### Information provided:
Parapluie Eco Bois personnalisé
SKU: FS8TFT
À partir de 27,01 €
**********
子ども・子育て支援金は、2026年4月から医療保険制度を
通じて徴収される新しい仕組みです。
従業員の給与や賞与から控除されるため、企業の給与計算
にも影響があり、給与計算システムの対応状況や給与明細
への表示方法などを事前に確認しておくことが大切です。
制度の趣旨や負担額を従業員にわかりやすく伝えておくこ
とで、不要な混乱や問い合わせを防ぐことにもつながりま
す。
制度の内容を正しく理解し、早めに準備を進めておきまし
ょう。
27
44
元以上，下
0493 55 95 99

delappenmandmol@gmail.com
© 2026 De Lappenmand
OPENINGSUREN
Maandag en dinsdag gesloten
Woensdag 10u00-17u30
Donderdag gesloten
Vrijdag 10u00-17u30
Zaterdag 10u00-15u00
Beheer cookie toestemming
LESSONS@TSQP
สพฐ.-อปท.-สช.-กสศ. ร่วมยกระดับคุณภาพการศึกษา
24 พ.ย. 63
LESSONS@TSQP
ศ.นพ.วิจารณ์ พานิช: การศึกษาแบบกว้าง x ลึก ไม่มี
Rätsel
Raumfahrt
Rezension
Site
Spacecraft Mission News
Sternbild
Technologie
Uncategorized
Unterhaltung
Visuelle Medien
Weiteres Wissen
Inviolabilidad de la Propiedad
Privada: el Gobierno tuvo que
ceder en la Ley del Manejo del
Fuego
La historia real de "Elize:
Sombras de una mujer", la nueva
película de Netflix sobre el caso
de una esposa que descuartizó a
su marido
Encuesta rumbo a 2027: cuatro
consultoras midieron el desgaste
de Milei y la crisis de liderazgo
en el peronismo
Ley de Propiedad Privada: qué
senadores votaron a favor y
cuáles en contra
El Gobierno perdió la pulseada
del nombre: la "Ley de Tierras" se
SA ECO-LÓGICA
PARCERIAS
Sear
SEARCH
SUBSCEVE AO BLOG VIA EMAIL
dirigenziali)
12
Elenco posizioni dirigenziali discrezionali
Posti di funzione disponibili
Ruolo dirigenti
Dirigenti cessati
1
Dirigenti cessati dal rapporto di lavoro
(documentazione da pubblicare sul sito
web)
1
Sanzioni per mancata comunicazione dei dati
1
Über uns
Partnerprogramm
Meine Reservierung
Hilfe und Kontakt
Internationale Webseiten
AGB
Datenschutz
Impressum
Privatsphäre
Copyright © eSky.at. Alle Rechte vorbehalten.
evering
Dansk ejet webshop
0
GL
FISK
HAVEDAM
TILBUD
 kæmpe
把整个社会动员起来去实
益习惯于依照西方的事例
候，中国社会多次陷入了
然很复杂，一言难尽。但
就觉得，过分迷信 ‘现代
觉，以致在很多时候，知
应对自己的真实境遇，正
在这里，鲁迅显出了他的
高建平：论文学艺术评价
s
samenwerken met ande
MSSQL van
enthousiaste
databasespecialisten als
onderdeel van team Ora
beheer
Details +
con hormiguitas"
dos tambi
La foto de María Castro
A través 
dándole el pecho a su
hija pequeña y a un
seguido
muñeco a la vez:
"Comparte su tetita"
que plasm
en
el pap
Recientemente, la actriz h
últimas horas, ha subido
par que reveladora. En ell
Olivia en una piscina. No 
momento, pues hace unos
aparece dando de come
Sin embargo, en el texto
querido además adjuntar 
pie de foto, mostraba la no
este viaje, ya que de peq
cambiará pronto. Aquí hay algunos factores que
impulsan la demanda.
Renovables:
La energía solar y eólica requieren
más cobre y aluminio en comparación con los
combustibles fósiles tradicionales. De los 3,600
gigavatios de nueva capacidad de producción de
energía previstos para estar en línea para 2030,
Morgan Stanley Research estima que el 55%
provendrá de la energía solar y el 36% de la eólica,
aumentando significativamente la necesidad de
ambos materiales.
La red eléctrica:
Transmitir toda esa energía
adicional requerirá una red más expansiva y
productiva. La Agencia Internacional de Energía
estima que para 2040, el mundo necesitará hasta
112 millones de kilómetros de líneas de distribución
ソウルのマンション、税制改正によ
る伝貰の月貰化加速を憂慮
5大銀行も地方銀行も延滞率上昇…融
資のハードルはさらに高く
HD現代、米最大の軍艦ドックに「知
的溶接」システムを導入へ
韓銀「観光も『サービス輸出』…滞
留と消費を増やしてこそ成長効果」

### Task directions:
Please copy every line of the items above character for character, keeping each line break and blank line where it falls.

### Answer for the task:
Parapluie Eco Bois personnalisé
SKU: FS8TFT
À partir de 27,01 €
**********
子ども・子育て支援金は、2026年4月から医療保険制度を
通じて徴収される新しい仕組みです。
従業員の給与や賞与から控除されるため、企業の給与計算
にも影響があり、給与計算システムの対応状況や給与明細
への表示方法などを事前に確認しておくことが大切です。
制度の趣旨や負担額を従業員にわかりやすく伝えておくこ
とで、不要な混乱や問い合わせを防ぐことにもつながりま
す。
制度の内容を正しく理解し、早めに準備を進めておきまし
ょう。
27
44
元以上，下
0493 55 95 99

delappenmandmol@gmail.com
© 2026 De Lappenmand
OPENINGSUREN
Maandag en dinsdag gesloten
Woensdag 10u00-17u30
Donderdag gesloten
Vrijdag 10u00-17u30
Zaterdag 10u00-15u00
Beheer cookie toestemming
LESSONS@TSQP
สพฐ.-อปท.-สช.-กสศ. ร่วมยกระดับคุณภาพการศึกษา
24 พ.ย. 63
LESSONS@TSQP
ศ.นพ.วิจารณ์ พานิช: การศึกษาแบบกว้าง x ลึก ไม่มี
Rätsel
Raumfahrt
Rezension
Site
Spacecraft Mission News
Sternbild
Technologie
Uncategorized
Unterhaltung
Visuelle Medien
Weiteres Wissen
Inviolabilidad de la Propiedad
Privada: el Gobierno tuvo que
ceder en la Ley del Manejo del
Fuego
La historia real de "Elize:
Sombras de una mujer", la nueva
película de Netflix sobre el caso
de una esposa que descuartizó a
su marido
Encuesta rumbo a 2027: cuatro
consultoras midieron el desgaste
de Milei y la crisis de liderazgo
en el peronismo
Ley de Propiedad Privada: qué
senadores votaron a favor y
cuáles en contra
El Gobierno perdió la pulseada
del nombre: la "Ley de Tierras" se
SA ECO-LÓGICA
PARCERIAS
Sear
SEARCH
SUBSCEVE AO BLOG VIA EMAIL
dirigenziali)
12
Elenco posizioni dirigenziali discrezionali
Posti di funzione disponibili
Ruolo dirigenti
Dirigenti cessati
1
Dirigenti cessati dal rapporto di lavoro
(documentazione da pubblicare sul sito
web)
1
Sanzioni per mancata comunicazione dei dati
1
Über uns
Partnerprogramm
Meine Reservierung
Hilfe und Kontakt
Internationale Webseiten
AGB
Datenschutz
Impressum
Privatsphäre
Copyright © eSky.at. Alle Rechte vorbehalten.
evering
Dansk ejet webshop
0
GL
FISK
HAVEDAM
TILBUD
 kæmpe
把整个社会动员起来去实
益习惯于依照西方的事例
候，中国社会多次陷入了
然很复杂，一言难尽。但
就觉得，过分迷信 ‘现代
觉，以致在很多时候，知
应对自己的真实境遇，正
在这里，鲁迅显出了他的
高建平：论文学艺术评价
s
samenwerken met ande
MSSQL van
enthousiaste
databasespecialisten als
onderdeel van team Ora
beheer
Details +
con hormiguitas"
dos tambi
La foto de María Castro
A través 
dándole el pecho a su
hija pequeña y a un
seguido
muñeco a la vez:
"Comparte su tetita"
que plasm
en
el pap
Recientemente, la actriz h
últimas horas, ha subido
par que reveladora. En ell
Olivia en una piscina. No 
momento, pues hace unos
aparece dando de come
Sin embargo, en el texto
querido además adjuntar 
pie de foto, mostraba la no
este viaje, ya que de peq
cambiará pronto. Aquí hay algunos factores que
impulsan la demanda.
Renovables:
La energía solar y eólica requieren
más cobre y aluminio en comparación con los
combustibles fósiles tradicionales. De los 3,600
gigavatios de nueva capacidad de producción de
energía previstos para estar en línea para 2030,
Morgan Stanley Research estima que el 55%
provendrá de la energía solar y el 36% de la eólica,
aumentando significativamente la necesidad de
ambos materiales.
La red eléctrica:
Transmitir toda esa energía
adicional requerirá una red más expansiva y
productiva. La Agencia Internacional de Energía
estima que para 2040, el mundo necesitará hasta
112 millones de kilómetros de líneas de distribución
ソウルのマンション、税制改正によ
る伝貰の月貰化加速を憂慮
5大銀行も地方銀行も延滞率上昇…融
資のハードルはさらに高く
HD現代、米最大の軍艦ドックに「知
的溶接」システムを導入へ
韓銀「観光も『サービス輸出』…滞
留と消費を増やしてこそ成長効果」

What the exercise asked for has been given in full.